3 Wrong Reasons to Leave Your Local Church — and 5 Right Reasons to Stay

3 Wrong Reasons to Leave Your Local Church — and 5 Right Reasons to Stay

It’s been commonly said that we don’t choose the people who sit next to us in the pew, but God does. Love requires, in response to the gospel, that we invest in the lives of those who are often most difficult and unattractive to us. It’s one of the saddest things to witness someone throw away their entire local church family for selfish reasons. Is our love sincere and absent of hypocrisy? This is an important question when it comes to church membership.

In recent years I have noticed the growing trend of people who leave their local church without any reflection as to whether their departure is a sinful one. To be sure, there are legitimate reasons to leave a local church. That’s what makes this article difficult to write; it’s not an easy task to get to the motivations of why people do what they do.

As a pastor, I have always believed that people should never feel forced to stay in a church where they are struggling. Departures may come for a variety of different reasons. Church leadership has to guard itself from cult-like behavior in seeking to put straight jackets on their members. I cannot imagine a more oppressing church environment than one that makes its members feel forced to stay in membership because the threat of discipline hangs over their head for departure. This creates a bunch of joyless servants in Christ’s kingdom and has a deadening effect on the whole congregation.

It does happen that even though people leave their local church for foolish reasons, they may flourish well elsewhere.

A wise elder once compared a disgruntled churchgoer to a plant that did not grow in his kitchen window. He cared for that plant, watered that plant, faithfully tended to the plant, but it always looked tattered and wilted. One day the next-door neighbor offered to take the plant with the hope that it would do well, and the man, rather reluctantly, offered the plant to the neighbor. After a short time the neighbor celebrated how well the plant was doing—it was vibrant, green, and producing new leaves. I’ve had to submit to this truth of Christian ministry more than a few times, humbling my own pride and recognizing that sometimes, though people leave for foolish reasons, they may flourish well elsewhere. That’s ultimately what we want for the sheep anyway.

Such a reality, however, does not excuse sinful departures from a local church. Pastors know all too well that when people come into their church sinfully running from their former church, it’s just a matter of time before the same problems resurface. The heart of the matter has not been dealt with. Further, it may be that a former church has neglected disciplining a member for unrepentant sin. As that member jumps to another local church—often unreconciled and bitter—and as this member celebrates the new church as the next best thing since sliced bread, the new church will soon realize how damaging the former church’s neglect is upon their own congregation.
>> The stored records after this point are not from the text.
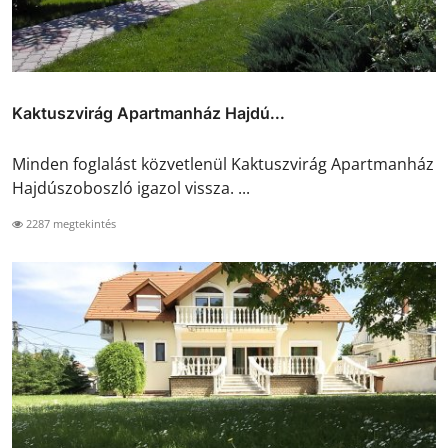
Kaktuszvirág Apartmanház Hajdú...
Minden foglalást közvetlenül Kaktuszvirág Apartmanház
Hajdúszoboszló igazol vissza. ...
2287 megtekintés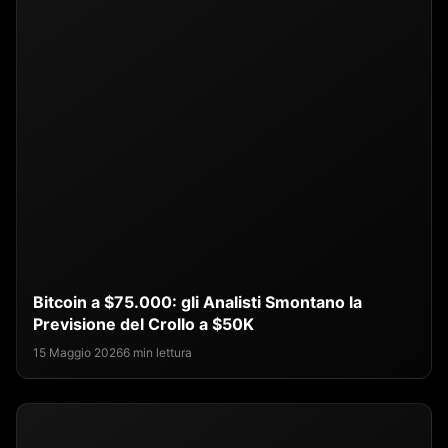
Bitcoin a $75.000: gli Analisti Smontano la
Previsione del Crollo a $50K
15 Maggio 2026
6 min lettura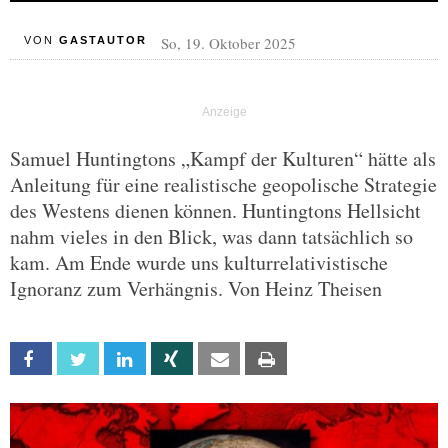
So, 19. Oktober 2025
VON
GASTAUTOR
Samuel Huntingtons „Kampf der Kulturen“ hätte als
Anleitung für eine realistische geopolische Strategie
des Westens dienen können. Huntingtons Hellsicht
nahm vieles in den Blick, was dann tatsächlich so
kam. Am Ende wurde uns kulturrelativistische
Ignoranz zum Verhängnis. Von Heinz Theisen
Facebook
Twitter
Linkedin
Xing
Email
Print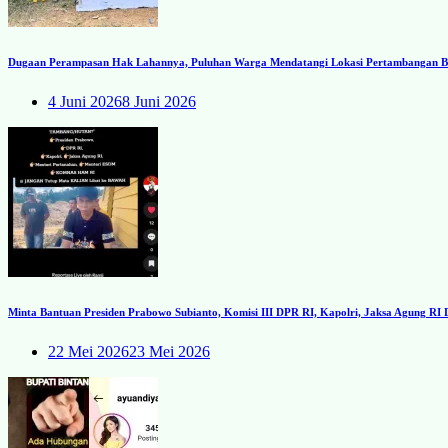
Dugaan Perampasan Hak Lahannya, Puluhan Warga Mendatangi Lokasi Pertambangan Ba
4 Juni 2026
8 Juni 2026
Minta Bantuan Presiden Prabowo Subianto, Komisi III DPR RI, Kapolri, Jaksa Agung R
22 Mei 2026
23 Mei 2026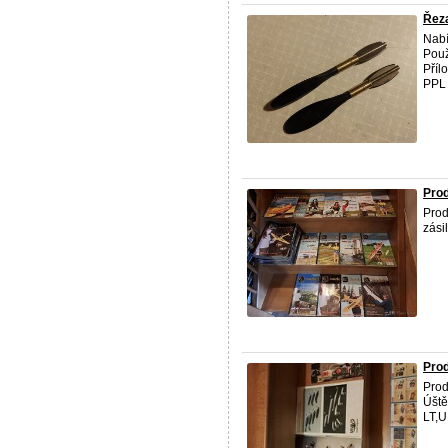
Řeza
Nabí
Použ
Příl
PPL 
Prod
Prod
zási
Prod
Prod
Úště
LT,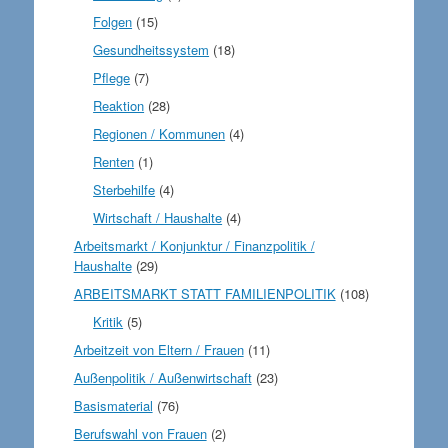
Folgen
(15)
Gesundheitssystem
(18)
Pflege
(7)
Reaktion
(28)
Regionen / Kommunen
(4)
Renten
(1)
Sterbehilfe
(4)
Wirtschaft / Haushalte
(4)
Arbeitsmarkt / Konjunktur / Finanzpolitik /
Haushalte
(29)
ARBEITSMARKT STATT FAMILIENPOLITIK
(108)
Kritik
(5)
Arbeitzeit von Eltern / Frauen
(11)
Außenpolitik / Außenwirtschaft
(23)
Basismaterial
(76)
Berufswahl von Frauen
(2)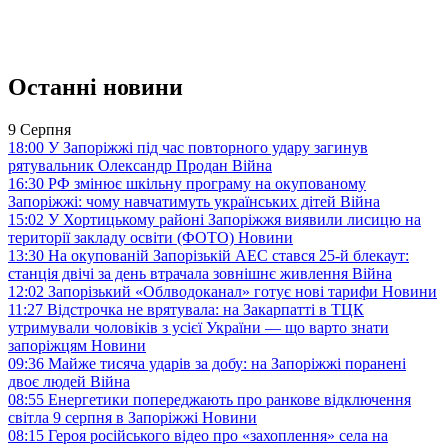
Останні новини
9 Серпня
18:00
У Запоріжжі під час повторного удару загинув
рятувальник Олександр Продан
Війна
16:30
РФ змінює шкільну програму на окупованому
Запоріжжі: чому навчатимуть українських дітей
Війна
15:02
У Хортицькому районі Запоріжжя виявили лисицю на
території закладу освіти (ФОТО)
Новини
13:30
На окупованій Запорізькій АЕС стався 25-й блекаут:
станція двічі за день втрачала зовнішнє живлення
Війна
12:02
Запорізький «Облводоканал» готує нові тарифи
Новини
11:27
Відстрочка не врятувала: на Закарпатті в ТЦК
утримували чоловіків з усієї України — що варто знати
запоріжцям
Новини
09:36
Майже тисяча ударів за добу: на Запоріжжі поранені
двоє людей
Війна
08:55
Енергетики попереджають про ранкове відключення
світла 9 серпня в Запоріжжі
Новини
08:15
Героя російського відео про «захоплення» села на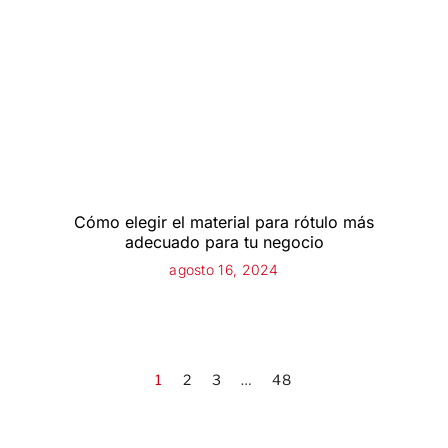
Cómo elegir el material para rótulo más
adecuado para tu negocio
agosto 16, 2024
1
2
3
…
48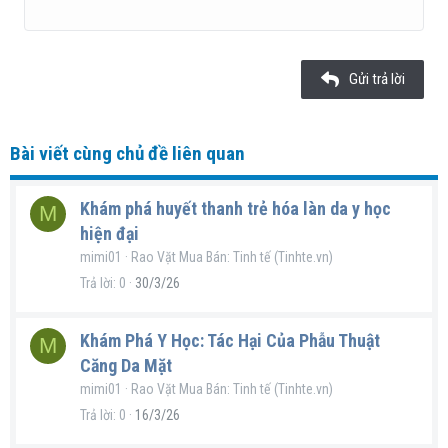
22
Times New Roman
26
Trebuchet MS
Gửi trả lời
Verdana
Bài viết cùng chủ đề liên quan
Khám phá huyết thanh trẻ hóa làn da y học
M
hiện đại
mimi01
Rao Vặt Mua Bán: Tinh tế (Tinhte.vn)
Trả lời
0
30/3/26
Khám Phá Y Học: Tác Hại Của Phẫu Thuật
M
Căng Da Mặt
mimi01
Rao Vặt Mua Bán: Tinh tế (Tinhte.vn)
Trả lời
0
16/3/26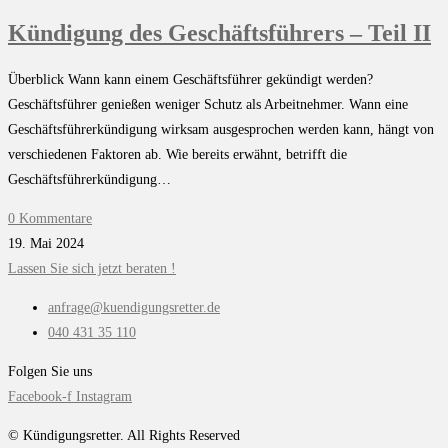
Kündigung des Geschäftsführers – Teil II
Überblick Wann kann einem Geschäftsführer gekündigt werden?
Geschäftsführer genießen weniger Schutz als Arbeitnehmer. Wann eine
Geschäftsführerkündigung wirksam ausgesprochen werden kann, hängt von
verschiedenen Faktoren ab. Wie bereits erwähnt, betrifft die
Geschäftsführerkündigung…
0 Kommentare
19. Mai 2024
Lassen Sie sich jetzt beraten !
anfrage@kuendigungsretter.de
040 431 35 110
Folgen Sie uns
Facebook-f
Instagram
© Kündigungsretter. All Rights Reserved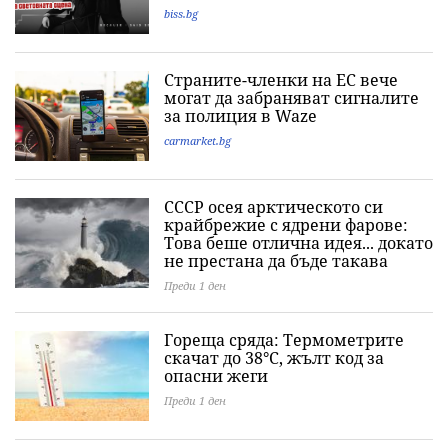
biss.bg
Страните-членки на ЕС вече
могат да забраняват сигналите
за полиция в Waze
carmarket.bg
СССР осея арктическото си
крайбрежие с ядрени фарове:
Това беше отлична идея... докато
не престана да бъде такава
Преди 1 ден
Гореща сряда: Термометрите
скачат до 38°C, жълт код за
опасни жеги
Преди 1 ден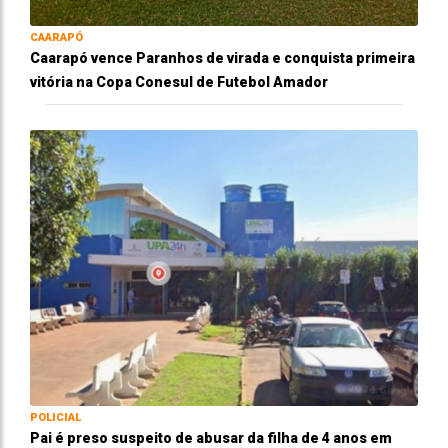
CAARAPÓ
Caarapó vence Paranhos de virada e conquista primeira
vitória na Copa Conesul de Futebol Amador
POLICIAL
Pai é preso suspeito de abusar da filha de 4 anos em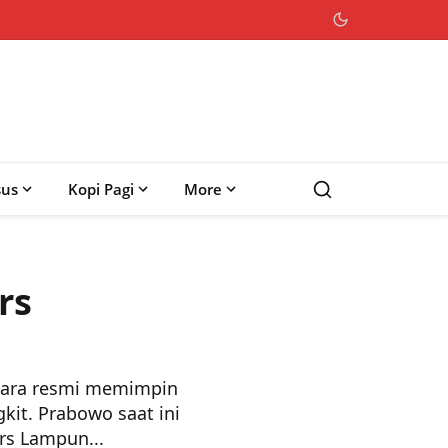
sus
Kopi Pagi
More
rs
ra resmi memimpin
it. Prabowo saat ini
rs Lampun...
But that’s for another article.

In my experience, rarely does anyone sit down with their pastor and express their concerns when they want to leave.

With these things in mind, it’s important to think through what unbiblical departure from the local church looks like. Why do people leave the local church today? It would be one thing if a church is failing to preach the Word of God, is compromised on some point of doctrine, worship, or an article of the Christian faith, or there is some significant spiritual abuse by the leadership that is not properly being dealt with. These are legitimate reasons to speak with church leadership and depart the local church to a more faithful church in an honorable, Christ-like manner. But, sadly, doctrinal conviction and spiritual integrity in the truth are not at the top of the list when it comes to church departures in our day.